Social media has so many benefits, but the negative impacts it can have on people, particularly children and teenagers cannot be denied. It can affect their sense of self, lead to constant comparison and pressure to look a certain way and a fear of missing out – to name just a few.
Sam Tyrer is the Head of Change Talks, our service dedicated to fostering resilience in young people and improving their overall health and wellbeing.
Sam said:
“Teenagers are developing their identity, and when that process plays out online, it can become warped. They often tie their self-worth to likes, followers or views – and when that validation doesn’t come, it really hits hard. What’s meant to be a way to connect ends up making them feel more isolated.
Recently I’ve noticed trends around ‘sad aesthetic’ content glamorising depression or anxiety, or using humour to mask really serious struggles. It’s easy for teenagers to start identifying with those narratives in a way that keeps them stuck.”
Sam has provided some advice to help parents and teens navigate this tricky topic:
The warning signs
There are some red flags, although these can be easy to dismiss as just ‘typical teenage behaviour’ if you’re not looking closely.

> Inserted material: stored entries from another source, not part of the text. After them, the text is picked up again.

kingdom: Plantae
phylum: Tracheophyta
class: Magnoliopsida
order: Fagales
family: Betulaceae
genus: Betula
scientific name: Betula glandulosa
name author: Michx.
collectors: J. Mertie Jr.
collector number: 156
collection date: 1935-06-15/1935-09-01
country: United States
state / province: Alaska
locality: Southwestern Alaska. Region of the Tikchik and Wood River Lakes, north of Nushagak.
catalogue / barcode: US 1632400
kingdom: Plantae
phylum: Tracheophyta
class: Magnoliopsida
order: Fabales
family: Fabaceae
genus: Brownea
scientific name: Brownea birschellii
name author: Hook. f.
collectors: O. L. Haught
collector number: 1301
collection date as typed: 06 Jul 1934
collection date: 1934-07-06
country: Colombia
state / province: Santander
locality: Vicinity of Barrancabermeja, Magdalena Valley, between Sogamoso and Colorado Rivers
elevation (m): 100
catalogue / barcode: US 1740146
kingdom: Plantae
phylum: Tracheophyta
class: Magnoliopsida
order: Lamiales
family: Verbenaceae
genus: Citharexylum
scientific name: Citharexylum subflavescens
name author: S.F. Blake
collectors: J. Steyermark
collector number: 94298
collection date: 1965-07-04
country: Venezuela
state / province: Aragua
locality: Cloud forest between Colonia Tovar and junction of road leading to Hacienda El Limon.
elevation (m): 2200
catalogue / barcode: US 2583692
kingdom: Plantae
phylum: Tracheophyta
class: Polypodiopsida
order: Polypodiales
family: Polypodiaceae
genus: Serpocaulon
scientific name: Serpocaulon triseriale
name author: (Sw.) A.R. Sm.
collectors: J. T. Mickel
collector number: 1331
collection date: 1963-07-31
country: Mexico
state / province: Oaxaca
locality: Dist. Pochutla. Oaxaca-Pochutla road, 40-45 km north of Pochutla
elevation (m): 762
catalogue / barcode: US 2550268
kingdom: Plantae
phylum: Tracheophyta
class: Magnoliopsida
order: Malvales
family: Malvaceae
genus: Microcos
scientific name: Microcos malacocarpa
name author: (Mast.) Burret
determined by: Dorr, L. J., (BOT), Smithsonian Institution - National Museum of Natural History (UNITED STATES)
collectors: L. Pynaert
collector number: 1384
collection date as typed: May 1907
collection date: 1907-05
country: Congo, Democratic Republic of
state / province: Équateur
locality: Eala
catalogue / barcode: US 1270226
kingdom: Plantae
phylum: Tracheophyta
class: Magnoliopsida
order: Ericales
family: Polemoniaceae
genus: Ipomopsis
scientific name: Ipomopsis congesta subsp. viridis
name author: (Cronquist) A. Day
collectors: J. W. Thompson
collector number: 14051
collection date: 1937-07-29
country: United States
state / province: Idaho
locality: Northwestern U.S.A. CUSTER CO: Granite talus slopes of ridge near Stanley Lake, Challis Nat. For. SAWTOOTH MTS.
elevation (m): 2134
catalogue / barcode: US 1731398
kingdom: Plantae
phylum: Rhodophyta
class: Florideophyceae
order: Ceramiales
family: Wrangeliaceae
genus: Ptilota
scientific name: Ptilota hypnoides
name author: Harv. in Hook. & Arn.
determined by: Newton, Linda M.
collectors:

A few things to watch out for:
- Becoming withdrawn or noticeably more irritable after being online
- Constantly checking their phone, even during moments which should be calm, such as mealtimes and before bed
- Struggling with sleep – especially staying up into the early hours scrolling
- A dip in confidence, or becoming overly focused on their appearance
- Avoiding in person social events, even ones they used to enjoy
- Regularly deleting posts if they don’t get ‘enough’ likes or comments – that one’s a big clue
It’s about spotting the changes in behaviour, especially if they seem linked to what they’re seeing online.
Starting the conversation
Don’t make it a lecture. Teenagers tend to shut down when they feel they’re being told off or analysed. The goal is to open a space, not interrogate. Use curiosity to open a conversation. You might say something like: “I noticed you seemed a bit low after being on your phone – how are you doing?” or “What’s your social media feed like now? I’m interested in what you’re seeing.”
It’s important to be human and you can even share your own personal experiences with social media to help them feel less alone. It’s about building trust and showing them it’s safe to talk. Remind them that talking about mental health isn’t a weakness, it’s one of the bravest and healthiest things a person can do.
Using social media as a positive force
Social media can be a positive force for all ages if used intentionally. These tips can be used for yourself and the young people in your life:
- Curate your feed like your wellbeing depends on it, because honestly it does. If someone’s posts leave you feeling rubbish about yourself, unfollow them
- Follow uplifting, positive accounts – whether it’s mental health advocates, funny memes or creators who promote realness over perfection
- Set time limits that you control, not the app. Use screentime tools to create healthier boundaries.
- Normalise taking breaks. You’re not missing out, you’re recharging
- Be wary of algorithms on certain apps. They learn what you linger on and it can quickly become all you see. It creates an echo chamber.
And most important of all, check in with yourself. Ask yourself why you’re opening the apps and if the answer is boredom or anxiety, try something else instead.